La contestation de la loi travail a pris depuis le début de la semaine un tournant rocambolesque. Aux yeux d’une fraction de l’extrême-gauche, la réforme est devenue le symbole de cet « ultra-libéralisme » censé détruire le pays. L’absence de consensus à gauche sur le texte, qui a conduit Manuel Valls à utiliser l’article 49.3, a fini par éclater complètement. La loi réformant le Code du travail n’apporte pourtant rien de vraiment nouveau, et ne promet en aucun cas de sortir la France du marasme.

Peu importe, les éléments les plus radicaux de la gauche de la gauche n’ont pas eu besoin de justification pour mettre à sac le centre-ville de Rennes. Là encore, la violence et la destruction pénalisent les citoyens qui paieront pour les débordements, et cela devant l’impuissance des pouvoirs publics.

Impuissance des pouvoirs publics

Impuissance réelle ou gestion tactique des débordements par le pouvoir ? La question reste posée, tant l’inertie des pouvoirs publics sidère. François Hollande serait-il déjà en campagne ? Espère-t-il faire monter le Front national pour s’assurer plus facilement la division de la droite et une victoire aux prochaines présidentielles ? A-t-il vraiment en tête cette stratégie du pire, c’est-à-dire de l’usage politique de la guerre civile ?

Quelques jours plus tard, ce sont les éléments les plus radicaux du syndicalisme français qui entrent dans la danse : plusieurs raffineries sont bloquées, et maintenant, ce sont plusieurs régions qui doivent gérer la pénurie d’essence. Depuis hier, ce sont des centrales électriques qui se mettent en grève.

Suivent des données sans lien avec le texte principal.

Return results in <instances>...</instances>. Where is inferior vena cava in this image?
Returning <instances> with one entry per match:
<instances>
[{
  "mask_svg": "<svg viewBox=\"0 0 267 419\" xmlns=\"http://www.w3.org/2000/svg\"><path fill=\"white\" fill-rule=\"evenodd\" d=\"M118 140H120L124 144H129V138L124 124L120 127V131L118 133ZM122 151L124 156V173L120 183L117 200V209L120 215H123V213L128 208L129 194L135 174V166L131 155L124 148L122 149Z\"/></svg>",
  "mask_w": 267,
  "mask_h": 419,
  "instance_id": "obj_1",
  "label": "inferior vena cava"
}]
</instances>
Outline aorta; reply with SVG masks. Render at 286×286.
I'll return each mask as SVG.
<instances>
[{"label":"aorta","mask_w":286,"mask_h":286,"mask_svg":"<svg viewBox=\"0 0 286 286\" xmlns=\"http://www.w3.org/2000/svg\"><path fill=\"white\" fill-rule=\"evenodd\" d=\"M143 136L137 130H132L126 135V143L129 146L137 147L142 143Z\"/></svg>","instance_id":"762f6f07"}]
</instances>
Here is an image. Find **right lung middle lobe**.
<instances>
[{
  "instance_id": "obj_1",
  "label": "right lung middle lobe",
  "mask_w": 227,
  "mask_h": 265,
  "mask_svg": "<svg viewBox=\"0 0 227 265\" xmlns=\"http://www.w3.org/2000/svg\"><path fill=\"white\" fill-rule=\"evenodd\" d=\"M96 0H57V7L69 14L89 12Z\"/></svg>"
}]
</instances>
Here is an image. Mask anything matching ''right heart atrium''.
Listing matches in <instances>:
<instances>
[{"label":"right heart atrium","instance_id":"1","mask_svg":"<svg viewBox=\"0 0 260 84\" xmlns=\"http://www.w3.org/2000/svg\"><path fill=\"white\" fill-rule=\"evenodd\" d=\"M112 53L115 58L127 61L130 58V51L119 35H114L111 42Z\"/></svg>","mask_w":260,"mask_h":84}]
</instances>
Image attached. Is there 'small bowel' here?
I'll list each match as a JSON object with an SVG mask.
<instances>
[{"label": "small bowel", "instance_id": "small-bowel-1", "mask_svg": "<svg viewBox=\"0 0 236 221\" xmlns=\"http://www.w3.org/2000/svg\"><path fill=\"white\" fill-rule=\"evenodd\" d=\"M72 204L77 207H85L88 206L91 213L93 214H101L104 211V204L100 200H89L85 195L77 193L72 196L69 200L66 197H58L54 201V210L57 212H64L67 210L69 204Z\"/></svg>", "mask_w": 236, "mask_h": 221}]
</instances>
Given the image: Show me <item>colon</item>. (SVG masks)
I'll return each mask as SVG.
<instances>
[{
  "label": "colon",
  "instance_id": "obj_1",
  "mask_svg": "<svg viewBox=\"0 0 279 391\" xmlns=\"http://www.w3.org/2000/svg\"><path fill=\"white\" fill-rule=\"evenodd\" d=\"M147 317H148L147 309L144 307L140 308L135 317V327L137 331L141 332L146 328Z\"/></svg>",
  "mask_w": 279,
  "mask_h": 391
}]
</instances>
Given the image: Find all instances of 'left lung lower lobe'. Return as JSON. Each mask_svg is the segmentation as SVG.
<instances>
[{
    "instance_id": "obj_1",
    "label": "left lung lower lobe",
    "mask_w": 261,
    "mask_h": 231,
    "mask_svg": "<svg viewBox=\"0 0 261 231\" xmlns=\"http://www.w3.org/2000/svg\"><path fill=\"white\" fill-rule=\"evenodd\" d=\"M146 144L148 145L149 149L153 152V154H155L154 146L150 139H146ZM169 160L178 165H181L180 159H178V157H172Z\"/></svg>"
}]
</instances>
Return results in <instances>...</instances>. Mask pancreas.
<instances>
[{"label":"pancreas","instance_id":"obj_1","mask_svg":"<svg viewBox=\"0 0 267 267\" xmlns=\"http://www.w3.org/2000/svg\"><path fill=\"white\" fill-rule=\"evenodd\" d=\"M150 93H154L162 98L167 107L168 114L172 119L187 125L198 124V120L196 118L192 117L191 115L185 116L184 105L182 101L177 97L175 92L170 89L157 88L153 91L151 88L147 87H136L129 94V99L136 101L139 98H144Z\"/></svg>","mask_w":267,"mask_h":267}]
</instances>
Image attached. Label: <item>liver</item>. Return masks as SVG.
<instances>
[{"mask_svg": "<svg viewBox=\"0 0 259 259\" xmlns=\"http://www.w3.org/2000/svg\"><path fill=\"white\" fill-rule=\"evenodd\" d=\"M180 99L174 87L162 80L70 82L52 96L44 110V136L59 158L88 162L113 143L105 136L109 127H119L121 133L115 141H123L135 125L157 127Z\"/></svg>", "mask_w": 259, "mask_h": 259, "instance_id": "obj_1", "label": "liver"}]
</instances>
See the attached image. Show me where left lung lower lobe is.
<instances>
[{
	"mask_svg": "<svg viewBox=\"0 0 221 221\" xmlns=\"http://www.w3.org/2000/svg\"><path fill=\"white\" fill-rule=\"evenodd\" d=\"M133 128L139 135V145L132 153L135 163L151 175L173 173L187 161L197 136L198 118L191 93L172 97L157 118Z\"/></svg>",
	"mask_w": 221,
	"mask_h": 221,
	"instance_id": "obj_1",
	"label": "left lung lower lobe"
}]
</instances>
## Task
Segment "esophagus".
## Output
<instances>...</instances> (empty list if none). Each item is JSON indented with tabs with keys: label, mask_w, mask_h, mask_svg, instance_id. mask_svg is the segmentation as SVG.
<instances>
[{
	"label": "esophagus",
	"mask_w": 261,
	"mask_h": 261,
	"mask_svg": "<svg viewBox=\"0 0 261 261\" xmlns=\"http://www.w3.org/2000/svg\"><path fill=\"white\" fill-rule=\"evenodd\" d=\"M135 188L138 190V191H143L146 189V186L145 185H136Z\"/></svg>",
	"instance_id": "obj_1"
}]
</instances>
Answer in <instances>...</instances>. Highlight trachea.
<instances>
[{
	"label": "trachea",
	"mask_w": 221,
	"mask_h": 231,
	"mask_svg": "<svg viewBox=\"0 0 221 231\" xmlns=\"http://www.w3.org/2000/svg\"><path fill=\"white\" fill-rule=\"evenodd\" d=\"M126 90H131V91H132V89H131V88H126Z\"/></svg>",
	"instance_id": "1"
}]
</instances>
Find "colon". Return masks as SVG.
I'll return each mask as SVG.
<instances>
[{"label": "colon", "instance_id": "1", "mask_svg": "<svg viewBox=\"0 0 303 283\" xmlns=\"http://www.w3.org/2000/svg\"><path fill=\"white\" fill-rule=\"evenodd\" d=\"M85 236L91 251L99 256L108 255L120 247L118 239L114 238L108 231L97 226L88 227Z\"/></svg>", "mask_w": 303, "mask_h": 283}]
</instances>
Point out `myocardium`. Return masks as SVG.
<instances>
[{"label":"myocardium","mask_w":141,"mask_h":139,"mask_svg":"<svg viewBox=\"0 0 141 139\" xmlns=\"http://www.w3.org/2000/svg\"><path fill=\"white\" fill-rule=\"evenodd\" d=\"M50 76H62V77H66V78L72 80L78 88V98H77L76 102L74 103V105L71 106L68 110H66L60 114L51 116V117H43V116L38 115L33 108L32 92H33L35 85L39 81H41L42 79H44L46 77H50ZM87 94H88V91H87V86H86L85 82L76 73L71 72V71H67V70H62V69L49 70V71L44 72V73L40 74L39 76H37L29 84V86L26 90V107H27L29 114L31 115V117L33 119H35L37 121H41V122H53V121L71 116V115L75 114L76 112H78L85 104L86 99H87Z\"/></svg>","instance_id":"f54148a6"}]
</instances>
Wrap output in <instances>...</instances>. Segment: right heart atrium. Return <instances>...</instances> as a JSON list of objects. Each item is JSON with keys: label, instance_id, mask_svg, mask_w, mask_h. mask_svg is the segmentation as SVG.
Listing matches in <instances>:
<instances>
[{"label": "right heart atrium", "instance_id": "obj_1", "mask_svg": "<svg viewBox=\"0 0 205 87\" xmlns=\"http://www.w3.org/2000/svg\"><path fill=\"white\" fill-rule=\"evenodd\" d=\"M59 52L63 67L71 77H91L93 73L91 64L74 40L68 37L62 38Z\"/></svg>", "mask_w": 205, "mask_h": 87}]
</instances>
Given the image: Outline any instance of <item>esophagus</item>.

Une poignée de syndicalistes locaux réussit là le tour de force d’enfoncer un peu plus le pays dans la déprime économique et sociale, le tout pour défendre des privilèges qu’un récent rapport (retiré de manière opportune) proposait d’écorner.

Mais que serait la lutte sociale sans la solidarité ? À la casse, aux blocages, est venue s’ajouter la grève dans les transports, les cheminots de SUD rail et de la CGT Cheminots ne pouvant rester insensibles aux appels du pied des camarades bloqueurs. Le but de l’action semble clair : il s’agit de court-circuiter les canaux habituels du dialogue social afin de pétrifier le Code du travail, dont la lourdeur, l’injustice et la technicité incarnent jusqu’ à la caricature le modèle social que le monde entier nous envie.

Peu importe le chômage de masse, le sacrifice de l’emploi des jeunes, l’émigration de nos forces vives : il faut que rien ne bouge et laisser le pays mourir tranquillement.

Maintenant la censure

Seulement, jusqu’à présent, il s’agissait essentiellement de faire payer aux usagers le droit de garder ses privilèges de caste. Depuis ce matin, la CGT s’est arrogée le pouvoir de censurer la presse. Seule L’Humanité, ce parangon de la liberté de la presse, a été épargné par les censeurs.

La confiscation de la démocratie représentative par certaines classes particulièrement protégées des aléas de l’économie devrait nous conduire à une remise à plat du modèle social et politique français : comment une minorité de privilégiés peut-elle tyranniser la classe des citoyens qui la fait vivre ? Comment expliquer le louvoiement des pouvoirs publics contre ces multiples atteintes à la liberté de circulation, de commerce et d’expression ? Comment tolérer au XXIe siècle l’existence d’une extrême gauche violente qui n’a visiblement aucune intelligence du monde contemporain et persécute les plus faibles ?

Ce n’est pas un nouveau président qu’il faut à la France, mais des institutions libres.